┌─ Texte de l'exercice
Lors de cette audition, J. Powell n’y répond pas volontairement pour se laisser des marges de manœuvre. Toutefois, les récentes interventions des membres de la Fed donnent des éléments de réponse. Les banquiers centraux américains s’interrogent de plus en plus sur la productivité, sur le niveau du taux directeur neutre ou encore, sur le taux de chômage d’équilibre. Pour notre part, nous nous sommes prononcés sur l’équilibre monétaire depuis longtemps. Nous pensons que les transitions économiques (géopolitique, environnementale et digitale) justifient un nouveau cycle d’investissement qui provoque un choc positif de productivité et une remontée du taux d’intérêt d’équilibre. Les banquiers centraux ne se prononcent pas clairement sur la valeur de ces paramètres. Toutefois, en reconnaissant qu’ils s’interrogent sur la valeur du taux neutre (r* dit r-star) et du taux de chômage d’équilibre (appelé NAIRU), cela comporte en soi des implications très importantes sur la conduite de la politique monétaire.
└─
## Consigne
Répondez à ces questions sur le texte consacré à la Fed :
1. Dans quel but J. Powell s'abstient-il volontairement de répondre lors de l'audition ?
2. Quelles sont les trois transitions économiques citées comme justifiant un nouveau cycle d'investissement ?
3. Sous quel nom le taux de chômage d'équilibre est-il désigné ?
┌─ Liste des données
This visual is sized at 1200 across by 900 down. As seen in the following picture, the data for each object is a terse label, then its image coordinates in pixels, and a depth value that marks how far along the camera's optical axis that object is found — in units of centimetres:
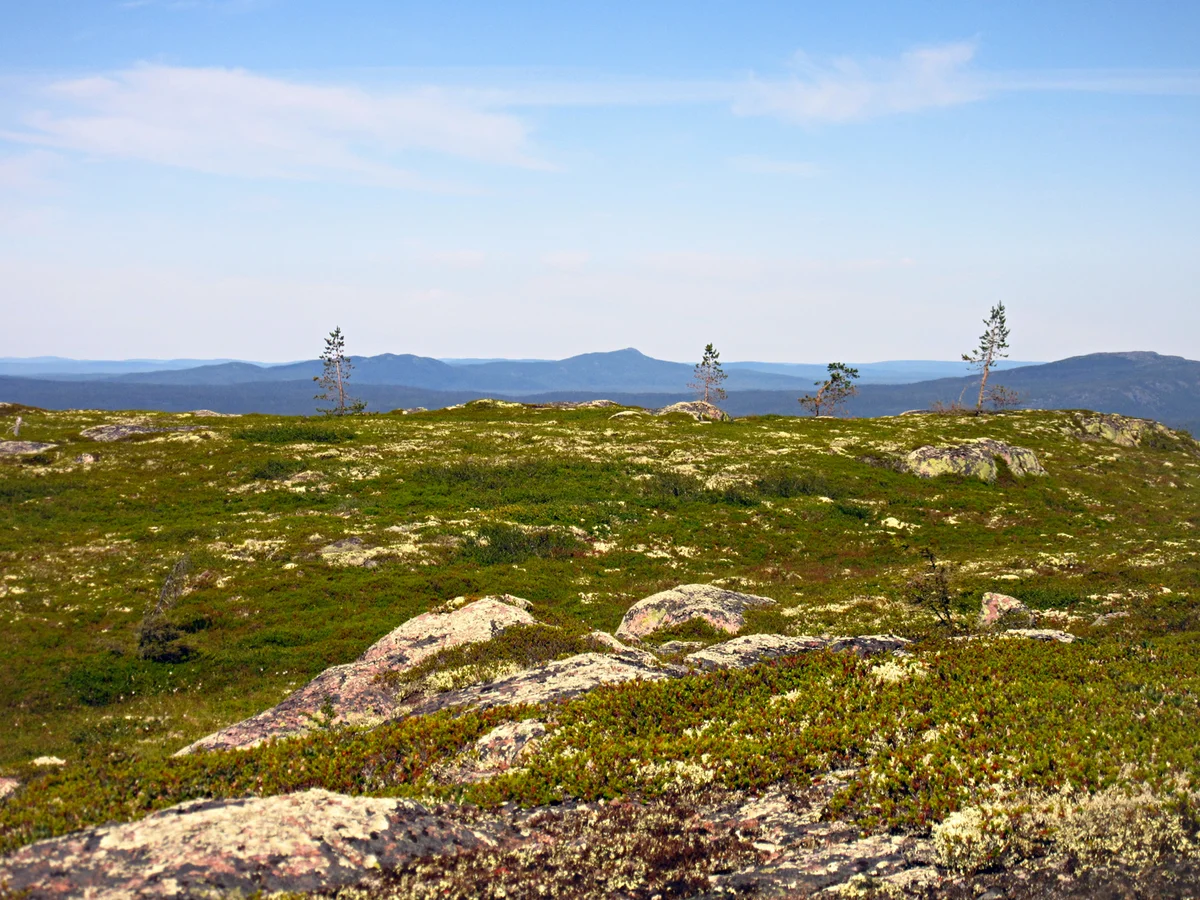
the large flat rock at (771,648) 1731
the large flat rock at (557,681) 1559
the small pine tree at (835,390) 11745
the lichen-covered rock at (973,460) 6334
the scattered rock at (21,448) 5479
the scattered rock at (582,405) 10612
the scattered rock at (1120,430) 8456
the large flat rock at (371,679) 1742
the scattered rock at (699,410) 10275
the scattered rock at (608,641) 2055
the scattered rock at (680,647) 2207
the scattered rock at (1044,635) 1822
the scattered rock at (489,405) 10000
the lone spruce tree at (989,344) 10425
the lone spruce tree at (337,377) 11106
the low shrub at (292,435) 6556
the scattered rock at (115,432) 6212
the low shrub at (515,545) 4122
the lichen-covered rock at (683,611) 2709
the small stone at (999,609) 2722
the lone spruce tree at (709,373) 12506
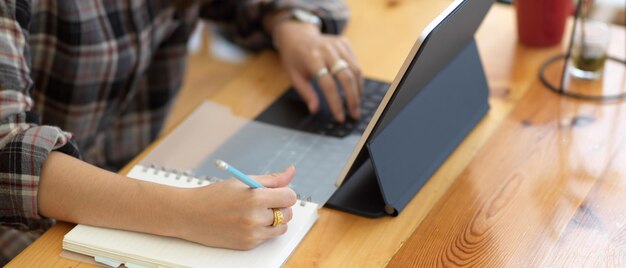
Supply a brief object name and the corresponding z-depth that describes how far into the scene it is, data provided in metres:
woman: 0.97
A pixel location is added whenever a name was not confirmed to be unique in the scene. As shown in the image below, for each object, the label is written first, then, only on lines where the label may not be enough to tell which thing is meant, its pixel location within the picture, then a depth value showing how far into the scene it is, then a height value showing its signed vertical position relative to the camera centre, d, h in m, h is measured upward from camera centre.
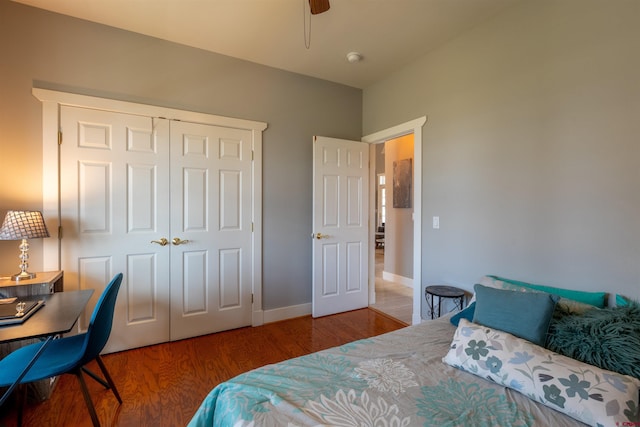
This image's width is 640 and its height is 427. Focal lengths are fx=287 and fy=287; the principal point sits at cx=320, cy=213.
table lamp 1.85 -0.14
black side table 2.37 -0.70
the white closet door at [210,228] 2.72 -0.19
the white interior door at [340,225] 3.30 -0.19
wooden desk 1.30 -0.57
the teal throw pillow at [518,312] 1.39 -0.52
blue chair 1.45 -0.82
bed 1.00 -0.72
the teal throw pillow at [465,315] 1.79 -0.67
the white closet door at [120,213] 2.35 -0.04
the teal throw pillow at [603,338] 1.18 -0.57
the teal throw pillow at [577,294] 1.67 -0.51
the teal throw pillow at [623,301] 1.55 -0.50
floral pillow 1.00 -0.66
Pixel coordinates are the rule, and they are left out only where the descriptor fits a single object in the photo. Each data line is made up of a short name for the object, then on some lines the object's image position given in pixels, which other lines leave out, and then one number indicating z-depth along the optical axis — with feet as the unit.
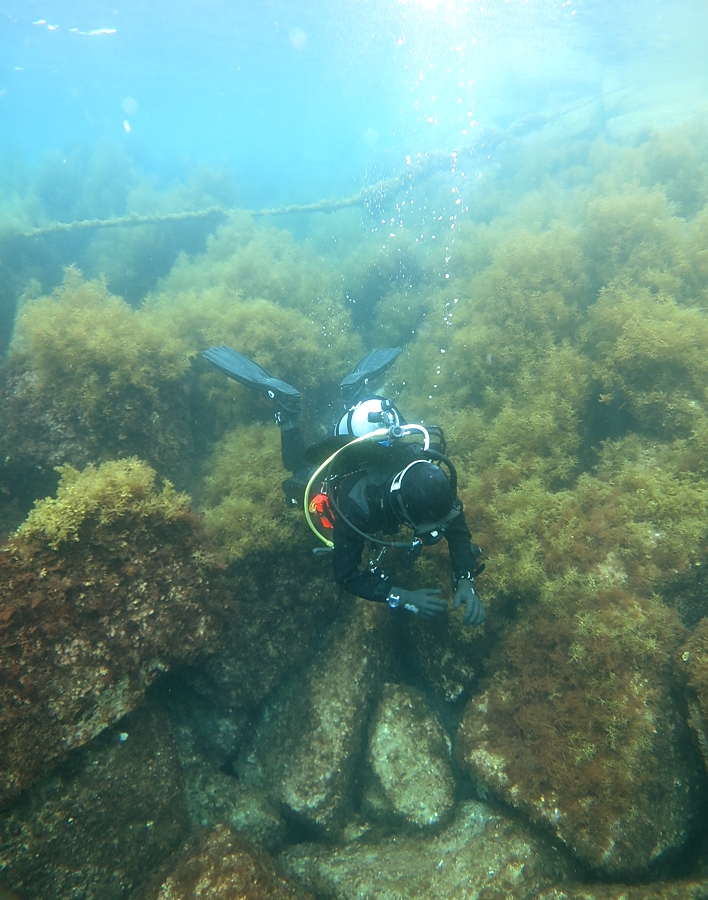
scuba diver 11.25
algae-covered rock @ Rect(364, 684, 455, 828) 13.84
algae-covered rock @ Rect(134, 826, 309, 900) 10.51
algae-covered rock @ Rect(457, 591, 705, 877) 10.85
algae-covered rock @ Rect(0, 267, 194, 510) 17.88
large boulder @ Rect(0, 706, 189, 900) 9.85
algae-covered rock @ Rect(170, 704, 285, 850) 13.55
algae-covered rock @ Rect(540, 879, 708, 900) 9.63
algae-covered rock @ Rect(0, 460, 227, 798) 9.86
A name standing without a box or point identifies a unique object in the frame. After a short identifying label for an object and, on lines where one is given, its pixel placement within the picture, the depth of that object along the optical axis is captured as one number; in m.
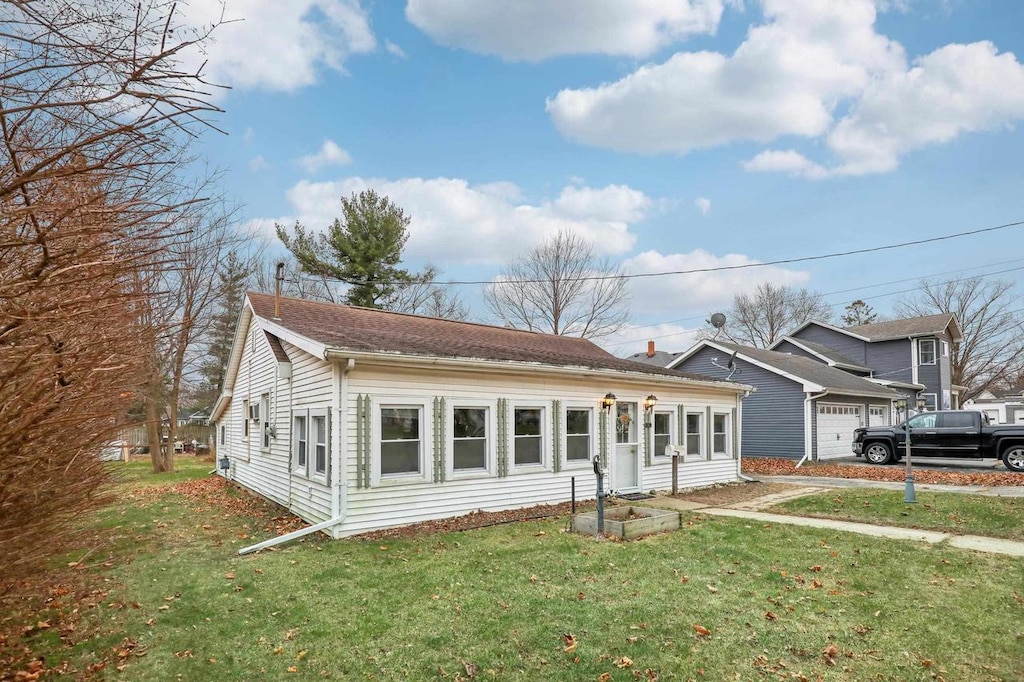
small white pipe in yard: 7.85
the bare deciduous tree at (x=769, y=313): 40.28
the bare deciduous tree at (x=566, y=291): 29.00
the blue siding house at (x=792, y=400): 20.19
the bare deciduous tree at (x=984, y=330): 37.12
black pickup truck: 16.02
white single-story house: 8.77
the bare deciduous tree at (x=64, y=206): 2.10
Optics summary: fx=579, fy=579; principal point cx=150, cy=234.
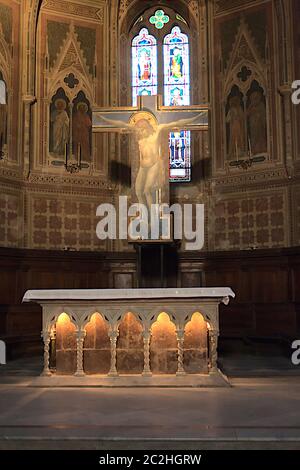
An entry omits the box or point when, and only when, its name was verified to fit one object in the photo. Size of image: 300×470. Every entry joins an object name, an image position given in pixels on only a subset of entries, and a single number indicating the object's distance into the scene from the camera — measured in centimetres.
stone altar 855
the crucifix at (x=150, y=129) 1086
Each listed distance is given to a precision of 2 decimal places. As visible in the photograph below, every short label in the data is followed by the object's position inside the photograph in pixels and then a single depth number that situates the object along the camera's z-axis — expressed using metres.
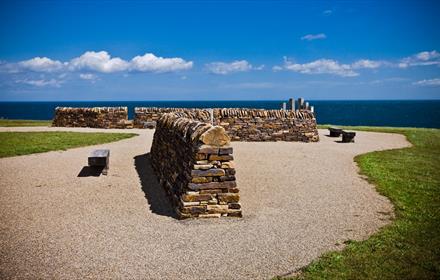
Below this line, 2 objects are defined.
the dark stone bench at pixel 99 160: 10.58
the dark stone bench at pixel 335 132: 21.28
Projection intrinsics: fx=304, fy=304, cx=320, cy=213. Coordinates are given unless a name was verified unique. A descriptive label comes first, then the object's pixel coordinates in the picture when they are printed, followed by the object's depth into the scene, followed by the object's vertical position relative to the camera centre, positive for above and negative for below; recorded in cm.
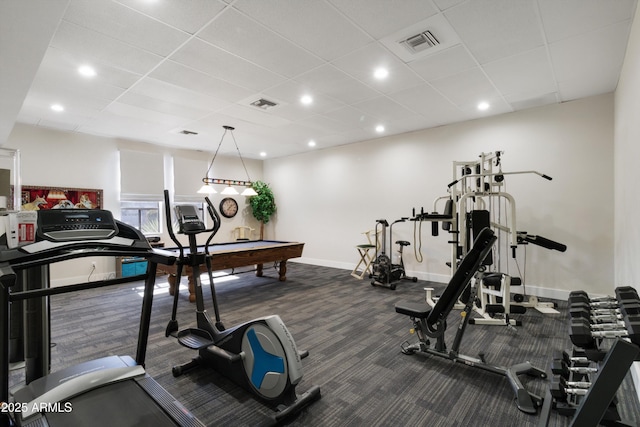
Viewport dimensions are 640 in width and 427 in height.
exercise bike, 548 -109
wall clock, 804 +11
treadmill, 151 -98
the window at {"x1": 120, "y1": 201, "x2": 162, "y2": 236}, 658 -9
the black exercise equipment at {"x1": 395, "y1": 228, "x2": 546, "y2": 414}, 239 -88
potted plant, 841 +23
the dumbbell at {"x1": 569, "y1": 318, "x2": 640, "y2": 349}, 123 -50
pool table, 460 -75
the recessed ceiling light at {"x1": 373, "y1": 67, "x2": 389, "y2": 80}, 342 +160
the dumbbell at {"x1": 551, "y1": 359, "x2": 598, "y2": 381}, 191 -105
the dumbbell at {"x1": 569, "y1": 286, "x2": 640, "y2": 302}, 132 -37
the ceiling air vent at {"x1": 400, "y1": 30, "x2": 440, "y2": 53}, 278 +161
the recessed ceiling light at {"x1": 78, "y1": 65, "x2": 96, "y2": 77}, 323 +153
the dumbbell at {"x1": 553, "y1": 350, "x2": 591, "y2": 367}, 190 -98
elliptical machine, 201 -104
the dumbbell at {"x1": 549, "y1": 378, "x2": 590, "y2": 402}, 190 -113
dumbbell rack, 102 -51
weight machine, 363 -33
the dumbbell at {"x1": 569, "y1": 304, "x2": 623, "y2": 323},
└─
## Réponse
1. Pour se laisser des marges de manœuvre.
2. Les transitions géopolitique, environnementale et digitale.
3. NAIRU.